▸ Your instructions
Whenever a line in the data holds the string "ngày", pull that line out.

─── Provided data ───

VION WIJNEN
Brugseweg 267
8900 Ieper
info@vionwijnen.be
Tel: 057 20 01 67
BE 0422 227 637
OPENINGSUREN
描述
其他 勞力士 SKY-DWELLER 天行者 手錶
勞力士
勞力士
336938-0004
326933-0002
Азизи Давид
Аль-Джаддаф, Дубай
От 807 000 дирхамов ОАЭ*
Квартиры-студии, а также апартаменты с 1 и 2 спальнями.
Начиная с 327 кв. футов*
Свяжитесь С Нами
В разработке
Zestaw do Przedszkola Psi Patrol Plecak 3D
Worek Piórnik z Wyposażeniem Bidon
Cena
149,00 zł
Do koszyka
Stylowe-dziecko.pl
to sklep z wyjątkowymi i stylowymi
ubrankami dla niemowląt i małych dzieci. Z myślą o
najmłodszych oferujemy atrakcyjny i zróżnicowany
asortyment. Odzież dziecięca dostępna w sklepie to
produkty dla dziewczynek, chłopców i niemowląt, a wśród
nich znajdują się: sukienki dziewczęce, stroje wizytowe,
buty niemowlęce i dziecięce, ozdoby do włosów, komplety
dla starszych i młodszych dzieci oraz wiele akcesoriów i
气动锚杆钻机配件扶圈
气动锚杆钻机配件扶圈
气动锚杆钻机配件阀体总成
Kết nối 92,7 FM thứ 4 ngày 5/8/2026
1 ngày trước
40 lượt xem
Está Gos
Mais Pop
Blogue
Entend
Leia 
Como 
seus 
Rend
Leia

───

▸ Written answer
Kết nối 92,7 FM thứ 4 ngày 5/8/2026
1 ngày trước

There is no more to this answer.